You can access rows that have multiple specified features, by using `where`

repeatedly. For example, here is a way to extract all the Point Guards whose salaries were over $\$15$ million.

In [12]:

```
nba.where('POSITION', 'PG').where('SALARY', are.above(15))
```

Out[12]:

By now you will have realized that the general way to create a new table by selecting rows with a given feature is to use `where`

and `are`

with the appropriate condition:

`original_table_name.where(column_label_string, are.condition)`

In [13]:

```
nba.where('SALARY', are.between(10, 10.3))
```

Out[13]:

Notice that the table above includes Danny Green who made $\$10$ million, but *not* Monta Ellis who made $\$10.3$ million. As elsewhere in Python, the range `between`

includes the left end but not the right.

If we specify a condition that isn't satisfied by any row, we get a table with column labels but no rows.

In [14]:

```
nba.where('PLAYER', are.equal_to('Barack Obama'))
```

Out[14]:

Here are some predicates of `are`

that you might find useful. Note that `x`

and `y`

are numbers, `STRING`

is a string, and `Z`

is either a number or a string; you have to specify these depending on the feature you want.

Predicate |
Description |
---|---|

`are.equal_to(Z)` |
Equal to `Z` |

`are.above(x)` |
Greater than `x` |

`are.above_or_equal_to(x)` |
Greater than or equal to `x` |

`are.below(x)` |
Less than `x` |

`are.below_or_equal_to(x)` |
Less than or equal to `x` |

`are.between(x, y)` |
Greater than or equal to `x` , and less than `y` |

`are.strictly_between(x, y)` |
Greater than `x` and less than `y` |

`are.between_or_equal_to(x, y)` |
Greater than or equal to `x` , and less than or equal to `y` |

`are.containing(S)` |
Contains the string `S` |

You can also specify the negation of any of these conditions, by using `.not_`

before the condition:

Predicate |
Description |
---|---|

`are.not_equal_to(Z)` |
Not equal to `Z` |

`are.not_above(x)` |
Not above `x` |

... and so on. The usual rules of logic apply – for example, "not above x" is the same as "below or equal to x".

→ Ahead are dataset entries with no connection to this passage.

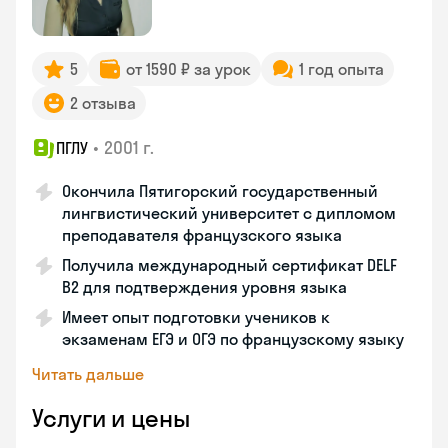
5
от 1590 ₽ за урок
1 год опыта
2 отзыва
•
2001 г.
ПГЛУ
Окончила Пятигорский государственный
лингвистический университет с дипломом
преподавателя французского языка
Получила международный сертификат DELF
B2 для подтверждения уровня языка
Имеет опыт подготовки учеников к
экзаменам ЕГЭ и ОГЭ по французскому языку
Читать дальше
Услуги и цены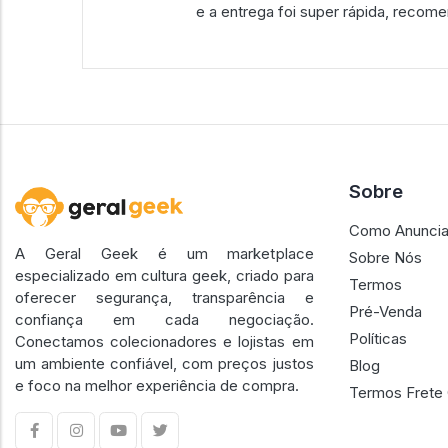
e a entrega foi super rápida, recom
Sobre
Como Anuncia
A Geral Geek é um marketplace
Sobre Nós
especializado em cultura geek, criado para
Termos
oferecer segurança, transparência e
Pré-Venda
confiança em cada negociação.
Políticas
Conectamos colecionadores e lojistas em
um ambiente confiável, com preços justos
Blog
e foco na melhor experiência de compra.
Termos Frete 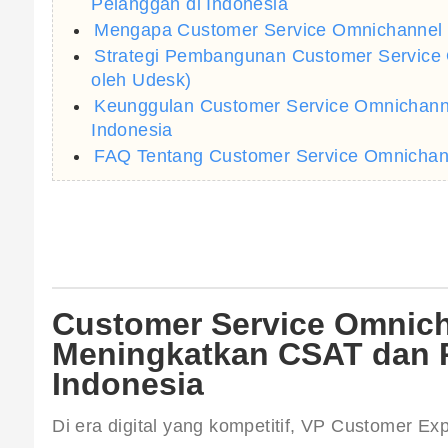
Pelanggan di Indonesia
Mengapa Customer Service Omnichannel P
Strategi Pembangunan Customer Service
oleh Udesk)
Keunggulan Customer Service Omnichanne
Indonesia
FAQ Tentang Customer Service Omnichann
Customer Service Omnicha
Meningkatkan CSAT dan 
Indonesia
Di era digital yang kompetitif, VP Customer E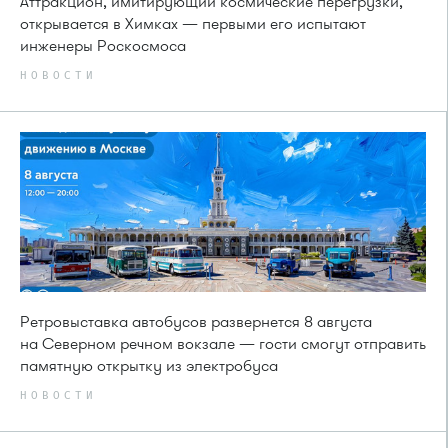
Аттракцион, имитирующий космические перегрузки,
открывается в Химках — первыми его испытают
инженеры Роскосмоса
НОВОСТИ
Ретровыставка автобусов развернется 8 августа
на Северном речном вокзале — гости смогут отправить
памятную открытку из электробуса
НОВОСТИ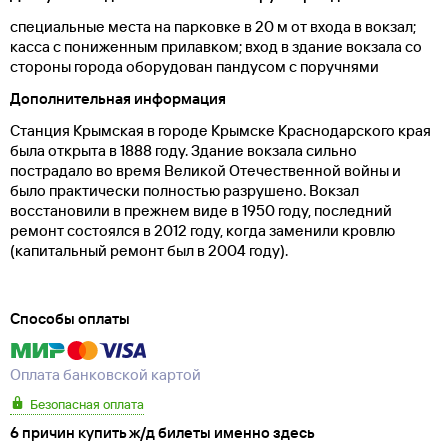
специальные места на парковке в 20 м от входа в вокзал;
касса с пониженным прилавком; вход в здание вокзала со
стороны города оборудован пандусом с поручнями
Дополнительная информация
Станция Крымская в городе Крымске Краснодарского края
была открыта в 1888 году. Здание вокзала сильно
пострадало во время Великой Отечественной войны и
было практически полностью разрушено. Вокзал
восстановили в прежнем виде в 1950 году, последний
ремонт состоялся в 2012 году, когда заменили кровлю
(капитальный ремонт был в 2004 году).
Способы оплаты
Оплата банковской картой
Безопасная оплата
6 причин купить ж/д билеты именно здесь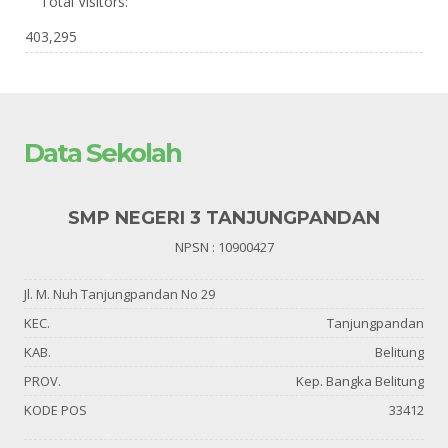
Total Visitors:
403,295
Data Sekolah
SMP NEGERI 3 TANJUNGPANDAN
NPSN : 10900427
Jl. M. Nuh Tanjungpandan No 29
KEC.
Tanjungpandan
KAB.
Belitung
PROV.
Kep. Bangka Belitung
KODE POS
33412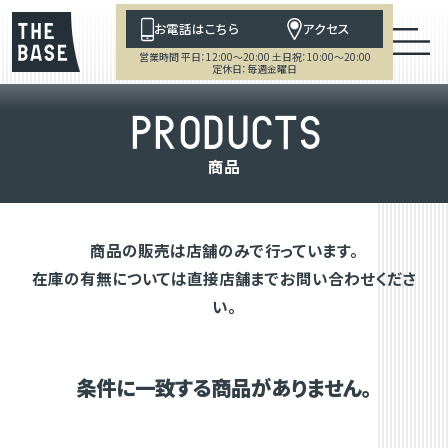
お電話はこちら
アクセス
営業時間 平日：12:00～20:00 土日祝：10:00～20:00
定休日：毎週金曜日
P
R
O
D
U
C
T
S
商
品
商品の販売は店舗のみで行っています。
在庫の有無については直接店舗までお問い合わせくださ
い。
条件に一致する商品がありません。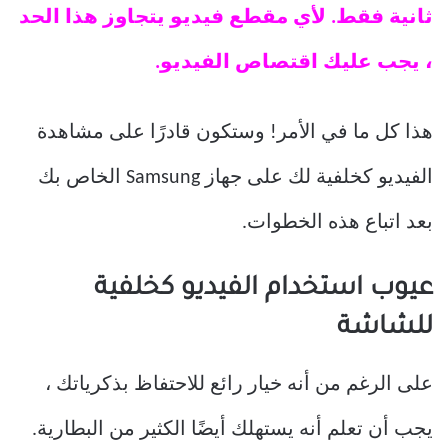
ثانية فقط. لأي مقطع فيديو يتجاوز هذا الحد
، يجب عليك اقتصاص الفيديو.
هذا كل ما في الأمر! وستكون قادرًا على مشاهدة
الفيديو كخلفية لك على جهاز Samsung الخاص بك
بعد اتباع هذه الخطوات.
عيوب استخدام الفيديو كخلفية
للشاشة
على الرغم من أنه خيار رائع للاحتفاظ بذكرياتك ،
يجب أن تعلم أنه يستهلك أيضًا الكثير من البطارية.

We end the section with a series of examples.

The use of `are.containing`

can help save some typing. For example, you can just specify `Warriors`

instead of `Golden State Warriors`

:

In [15]:

```
nba.where('TEAM', are.containing('Warriors')).show()
```

You can extract data for all the guards, both Point Guards and Shooting Guards:

In [16]:

```
nba.where('POSITION', are.containing('G'))
```

Out[16]:

You can get all the players who were not Cleveland Cavaliers and had a salary of no less than $\$20$ million:

In [17]:

```
other_than_Cavs = nba.where('TEAM', are.not_equal_to('Cleveland Cavaliers'))
other_than_Cavs.where('SALARY', are.not_below(20))
```

Out[17]:

The same table can be created in many ways. Here is another, and no doubt you can think of more.

In [18]:

```
other_than_Cavs.where('SALARY', are.above_or_equal_to(20))
```

Out[18]:

As you can see, the use of `where`

with `are`

gives you great flexibility in accessing rows with features that interest you. Don't hesitate to experiment!